* [YOUR INSTRUCTIONS]: Would you restate every entry that follows, word for word, and leave out the pictures?

* [RECORDS TO PROCESS]:
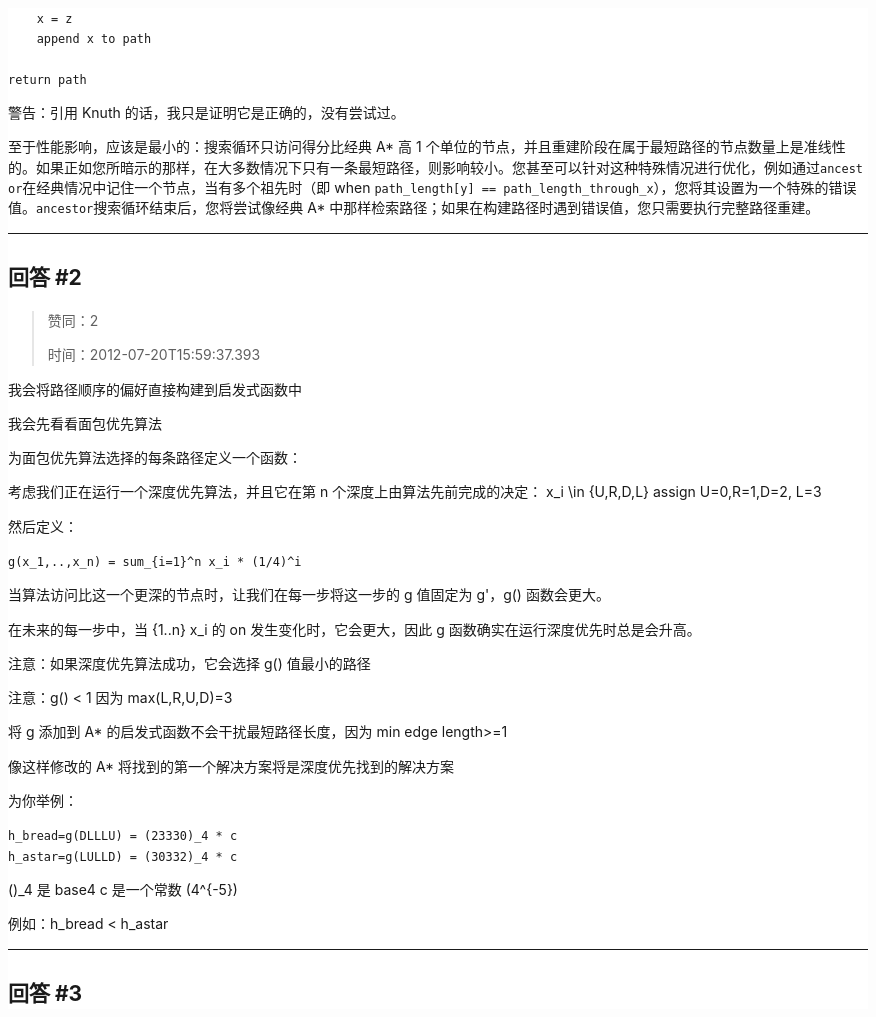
 ```
    x = z
    append x to path

return path 
```

警告：引用 Knuth 的话，我只是证明它是正确的，没有尝试过。

至于性能影响，应该是最小的：搜索循环只访问得分比经典 A* 高 1 个单位的节点，并且重建阶段在属于最短路径的节点数量上是准线性的。如果正如您所暗示的那样，在大多数情况下只有一条最短路径，则影响较小。您甚至可以针对这种特殊情况进行优化，例如通过`ancestor`在经典情况中记住一个节点，当有多个祖先时（即 when `path_length[y] == path_length_through_x`），您将其设置为一个特殊的错误值。`ancestor`搜索循环结束后，您将尝试像经典 A* 中那样检索路径；如果在构建路径时遇到错误值，您只需要执行完整路径重建。

* * *

## 回答 #2

> 赞同：2
> 
> 时间：2012-07-20T15:59:37.393

我会将路径顺序的偏好直接构建到启发式函数中

我会先看看面包优先算法

为面包优先算法选择的每条路径定义一个函数：

考虑我们正在运行一个深度优先算法，并且它在第 n 个深度上由算法先前完成的决定： x_i \in {U,R,D,L} assign U=0,R=1,D=2, L=3

然后定义：

```
g(x_1,..,x_n) = sum_{i=1}^n x_i * (1/4)^i 
```

当算法访问比这一个更深的节点时，让我们在每一步将这一步的 g 值固定为 g'，g() 函数会更大。

在未来的每一步中，当 {1..n} x_i 的 on 发生变化时，它会更大，因此 g 函数确实在运行深度优先时总是会升高。

注意：如果深度优先算法成功，它会选择 g() 值最小的路径

注意：g() < 1 因为 max(L,R,U,D)=3

将 g 添加到 A* 的启发式函数不会干扰最短路径长度，因为 min edge length>=1

像这样修改的 A* 将找到的第一个解决方案将是深度优先找到的解决方案

为你举例：

```
h_bread=g(DLLLU) = (23330)_4 * c
h_astar=g(LULLD) = (30332)_4 * c 
```

()_4 是 base4 c 是一个常数 (4^{-5})

例如：h_bread < h_astar

* * *

## 回答 #3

* [RESPONSE TO THIS TASK]:
 ```
    x = z
    append x to path

return path 
```

警告：引用 Knuth 的话，我只是证明它是正确的，没有尝试过。

至于性能影响，应该是最小的：搜索循环只访问得分比经典 A* 高 1 个单位的节点，并且重建阶段在属于最短路径的节点数量上是准线性的。如果正如您所暗示的那样，在大多数情况下只有一条最短路径，则影响较小。您甚至可以针对这种特殊情况进行优化，例如通过`ancestor`在经典情况中记住一个节点，当有多个祖先时（即 when `path_length[y] == path_length_through_x`），您将其设置为一个特殊的错误值。`ancestor`搜索循环结束后，您将尝试像经典 A* 中那样检索路径；如果在构建路径时遇到错误值，您只需要执行完整路径重建。

* * *

## 回答 #2

> 赞同：2
> 
> 时间：2012-07-20T15:59:37.393

我会将路径顺序的偏好直接构建到启发式函数中

我会先看看面包优先算法

为面包优先算法选择的每条路径定义一个函数：

考虑我们正在运行一个深度优先算法，并且它在第 n 个深度上由算法先前完成的决定： x_i \in {U,R,D,L} assign U=0,R=1,D=2, L=3

然后定义：

```
g(x_1,..,x_n) = sum_{i=1}^n x_i * (1/4)^i 
```

当算法访问比这一个更深的节点时，让我们在每一步将这一步的 g 值固定为 g'，g() 函数会更大。

在未来的每一步中，当 {1..n} x_i 的 on 发生变化时，它会更大，因此 g 函数确实在运行深度优先时总是会升高。

注意：如果深度优先算法成功，它会选择 g() 值最小的路径

注意：g() < 1 因为 max(L,R,U,D)=3

将 g 添加到 A* 的启发式函数不会干扰最短路径长度，因为 min edge length>=1

像这样修改的 A* 将找到的第一个解决方案将是深度优先找到的解决方案

为你举例：

```
h_bread=g(DLLLU) = (23330)_4 * c
h_astar=g(LULLD) = (30332)_4 * c 
```

()_4 是 base4 c 是一个常数 (4^{-5})

例如：h_bread < h_astar

* * *

## 回答 #3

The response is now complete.